■ **THE DATA**
[Start of Attachment]

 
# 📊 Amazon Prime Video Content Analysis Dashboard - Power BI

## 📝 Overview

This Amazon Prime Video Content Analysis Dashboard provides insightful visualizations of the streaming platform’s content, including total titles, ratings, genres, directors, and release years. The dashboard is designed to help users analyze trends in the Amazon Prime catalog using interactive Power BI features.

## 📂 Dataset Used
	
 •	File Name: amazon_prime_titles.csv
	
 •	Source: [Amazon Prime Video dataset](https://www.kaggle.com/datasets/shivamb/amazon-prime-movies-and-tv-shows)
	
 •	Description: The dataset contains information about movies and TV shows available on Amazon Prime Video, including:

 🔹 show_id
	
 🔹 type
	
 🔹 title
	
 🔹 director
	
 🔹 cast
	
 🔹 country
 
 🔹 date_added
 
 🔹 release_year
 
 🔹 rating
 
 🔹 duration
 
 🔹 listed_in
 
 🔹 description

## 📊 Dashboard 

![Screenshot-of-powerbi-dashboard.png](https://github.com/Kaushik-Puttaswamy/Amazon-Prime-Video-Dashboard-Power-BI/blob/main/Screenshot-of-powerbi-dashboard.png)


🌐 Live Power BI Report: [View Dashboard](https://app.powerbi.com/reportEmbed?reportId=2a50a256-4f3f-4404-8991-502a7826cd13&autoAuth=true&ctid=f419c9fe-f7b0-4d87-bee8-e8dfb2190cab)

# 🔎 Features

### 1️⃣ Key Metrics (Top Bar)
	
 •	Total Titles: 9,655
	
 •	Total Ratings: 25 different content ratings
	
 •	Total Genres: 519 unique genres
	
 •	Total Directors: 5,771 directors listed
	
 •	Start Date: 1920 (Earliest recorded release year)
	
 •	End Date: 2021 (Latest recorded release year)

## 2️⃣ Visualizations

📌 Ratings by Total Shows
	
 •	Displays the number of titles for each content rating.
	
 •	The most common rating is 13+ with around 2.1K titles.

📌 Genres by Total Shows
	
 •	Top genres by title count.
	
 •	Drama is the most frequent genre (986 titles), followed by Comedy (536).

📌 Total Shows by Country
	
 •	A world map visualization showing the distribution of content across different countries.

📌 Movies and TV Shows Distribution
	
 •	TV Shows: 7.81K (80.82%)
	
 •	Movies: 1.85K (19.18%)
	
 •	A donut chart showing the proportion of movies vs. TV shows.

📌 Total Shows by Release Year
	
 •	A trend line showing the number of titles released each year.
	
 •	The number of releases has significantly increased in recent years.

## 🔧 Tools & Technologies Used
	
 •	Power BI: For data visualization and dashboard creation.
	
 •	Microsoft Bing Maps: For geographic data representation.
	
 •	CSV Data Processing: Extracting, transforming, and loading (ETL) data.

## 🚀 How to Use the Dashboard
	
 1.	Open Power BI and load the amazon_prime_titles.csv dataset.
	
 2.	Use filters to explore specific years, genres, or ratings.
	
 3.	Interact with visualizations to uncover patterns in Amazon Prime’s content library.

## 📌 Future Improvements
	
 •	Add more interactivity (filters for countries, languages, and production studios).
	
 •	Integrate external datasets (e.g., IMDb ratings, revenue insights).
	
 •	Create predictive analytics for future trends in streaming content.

[End of Attachment]
[Start of Attachment]

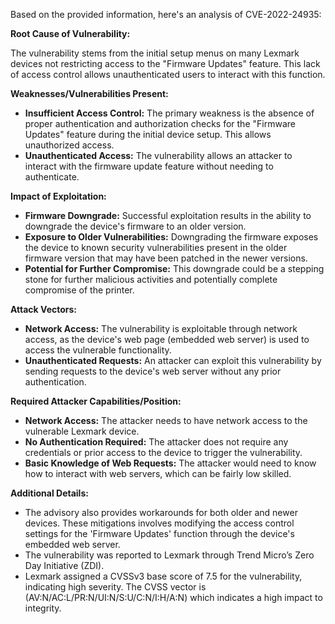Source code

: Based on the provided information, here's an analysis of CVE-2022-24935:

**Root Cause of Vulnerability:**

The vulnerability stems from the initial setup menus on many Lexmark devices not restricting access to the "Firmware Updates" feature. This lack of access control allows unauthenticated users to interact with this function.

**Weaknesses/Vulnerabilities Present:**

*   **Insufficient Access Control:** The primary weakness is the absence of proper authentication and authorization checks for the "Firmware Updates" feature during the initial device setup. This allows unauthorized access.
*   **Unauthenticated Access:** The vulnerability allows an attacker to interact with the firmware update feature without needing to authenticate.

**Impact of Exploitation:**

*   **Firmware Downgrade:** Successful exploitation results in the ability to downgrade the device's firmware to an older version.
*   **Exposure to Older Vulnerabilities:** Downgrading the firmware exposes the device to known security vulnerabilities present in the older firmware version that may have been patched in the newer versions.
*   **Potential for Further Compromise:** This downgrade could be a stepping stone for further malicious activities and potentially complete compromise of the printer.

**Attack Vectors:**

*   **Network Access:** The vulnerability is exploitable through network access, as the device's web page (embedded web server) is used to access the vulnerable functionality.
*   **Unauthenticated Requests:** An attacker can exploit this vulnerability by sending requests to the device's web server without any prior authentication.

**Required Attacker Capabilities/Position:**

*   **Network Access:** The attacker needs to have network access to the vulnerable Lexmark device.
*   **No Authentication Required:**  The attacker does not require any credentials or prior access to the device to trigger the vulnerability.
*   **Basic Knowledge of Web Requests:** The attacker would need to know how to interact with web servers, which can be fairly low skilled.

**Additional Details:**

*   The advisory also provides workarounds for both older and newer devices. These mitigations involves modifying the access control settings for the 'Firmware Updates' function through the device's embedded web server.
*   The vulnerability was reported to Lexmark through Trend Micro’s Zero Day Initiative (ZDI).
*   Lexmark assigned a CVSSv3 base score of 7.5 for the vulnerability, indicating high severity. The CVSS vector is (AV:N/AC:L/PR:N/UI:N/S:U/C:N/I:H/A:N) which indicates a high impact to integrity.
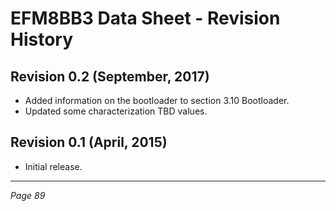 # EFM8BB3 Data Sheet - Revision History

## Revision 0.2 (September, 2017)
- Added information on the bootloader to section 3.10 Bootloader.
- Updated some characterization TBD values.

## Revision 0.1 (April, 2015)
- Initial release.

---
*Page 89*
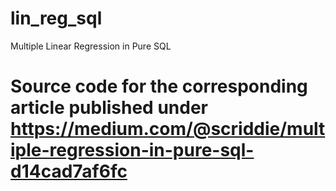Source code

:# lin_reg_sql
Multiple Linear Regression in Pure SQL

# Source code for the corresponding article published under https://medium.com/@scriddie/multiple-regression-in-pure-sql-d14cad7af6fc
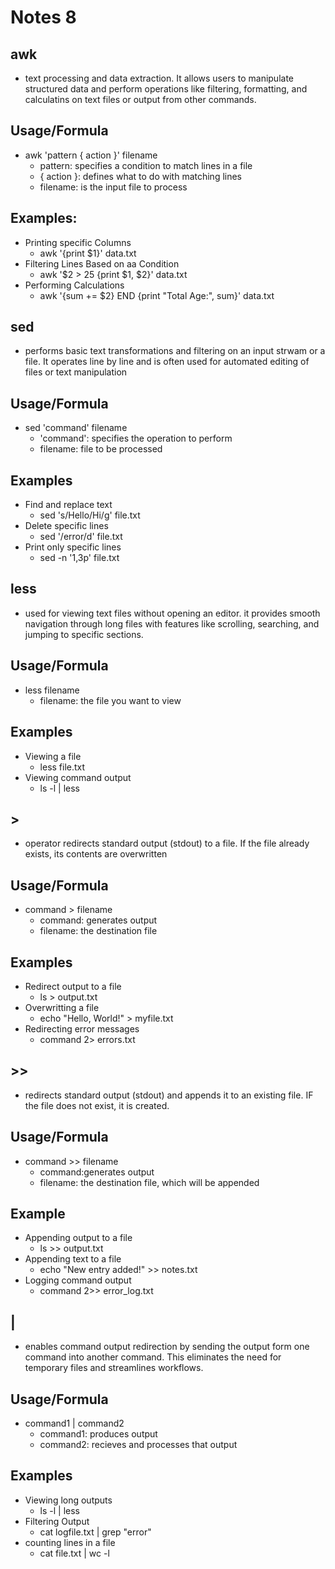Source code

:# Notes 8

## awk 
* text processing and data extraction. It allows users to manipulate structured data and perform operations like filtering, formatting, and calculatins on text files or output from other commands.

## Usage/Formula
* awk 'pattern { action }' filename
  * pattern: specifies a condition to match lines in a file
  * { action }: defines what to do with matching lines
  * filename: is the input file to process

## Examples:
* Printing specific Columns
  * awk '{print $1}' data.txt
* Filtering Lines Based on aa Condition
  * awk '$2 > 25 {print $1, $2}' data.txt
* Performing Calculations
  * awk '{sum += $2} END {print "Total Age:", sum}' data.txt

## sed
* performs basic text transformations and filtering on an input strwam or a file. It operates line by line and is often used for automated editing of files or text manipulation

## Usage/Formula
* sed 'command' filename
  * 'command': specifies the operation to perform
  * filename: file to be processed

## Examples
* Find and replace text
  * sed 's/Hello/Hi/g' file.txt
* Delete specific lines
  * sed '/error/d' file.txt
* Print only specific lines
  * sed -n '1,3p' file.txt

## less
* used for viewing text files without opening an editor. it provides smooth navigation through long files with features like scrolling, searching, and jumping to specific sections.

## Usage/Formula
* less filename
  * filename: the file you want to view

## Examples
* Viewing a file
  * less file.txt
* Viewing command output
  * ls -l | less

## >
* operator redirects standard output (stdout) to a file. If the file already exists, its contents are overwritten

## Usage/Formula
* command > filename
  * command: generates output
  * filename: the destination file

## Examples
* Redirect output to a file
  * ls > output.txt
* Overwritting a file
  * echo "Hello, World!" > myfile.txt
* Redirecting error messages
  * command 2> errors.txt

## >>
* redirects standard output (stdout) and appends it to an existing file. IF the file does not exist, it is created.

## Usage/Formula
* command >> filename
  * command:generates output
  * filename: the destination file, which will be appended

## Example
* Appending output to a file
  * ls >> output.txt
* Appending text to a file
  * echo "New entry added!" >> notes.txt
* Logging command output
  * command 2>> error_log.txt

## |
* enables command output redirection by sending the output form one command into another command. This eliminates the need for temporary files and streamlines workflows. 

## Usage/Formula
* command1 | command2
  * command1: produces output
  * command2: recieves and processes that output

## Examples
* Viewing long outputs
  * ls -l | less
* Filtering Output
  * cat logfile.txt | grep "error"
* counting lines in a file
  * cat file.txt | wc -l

[End of Attachment]

■ **INSTRUCTION**
Taking the line with "file to process" as the first and the line with "Logging command output" as the last, retype that stretch of the data above exactly, with no other lines.

■ **EXERCISE RESULT**
  * filename: is the input file to process

## Examples:
* Printing specific Columns
  * awk '{print $1}' data.txt
* Filtering Lines Based on aa Condition
  * awk '$2 > 25 {print $1, $2}' data.txt
* Performing Calculations
  * awk '{sum += $2} END {print "Total Age:", sum}' data.txt

## sed
* performs basic text transformations and filtering on an input strwam or a file. It operates line by line and is often used for automated editing of files or text manipulation

## Usage/Formula
* sed 'command' filename
  * 'command': specifies the operation to perform
  * filename: file to be processed

## Examples
* Find and replace text
  * sed 's/Hello/Hi/g' file.txt
* Delete specific lines
  * sed '/error/d' file.txt
* Print only specific lines
  * sed -n '1,3p' file.txt

## less
* used for viewing text files without opening an editor. it provides smooth navigation through long files with features like scrolling, searching, and jumping to specific sections.

## Usage/Formula
* less filename
  * filename: the file you want to view

## Examples
* Viewing a file
  * less file.txt
* Viewing command output
  * ls -l | less

## >
* operator redirects standard output (stdout) to a file. If the file already exists, its contents are overwritten

## Usage/Formula
* command > filename
  * command: generates output
  * filename: the destination file

## Examples
* Redirect output to a file
  * ls > output.txt
* Overwritting a file
  * echo "Hello, World!" > myfile.txt
* Redirecting error messages
  * command 2> errors.txt

## >>
* redirects standard output (stdout) and appends it to an existing file. IF the file does not exist, it is created.

## Usage/Formula
* command >> filename
  * command:generates output
  * filename: the destination file, which will be appended

## Example
* Appending output to a file
  * ls >> output.txt
* Appending text to a file
  * echo "New entry added!" >> notes.txt
* Logging command output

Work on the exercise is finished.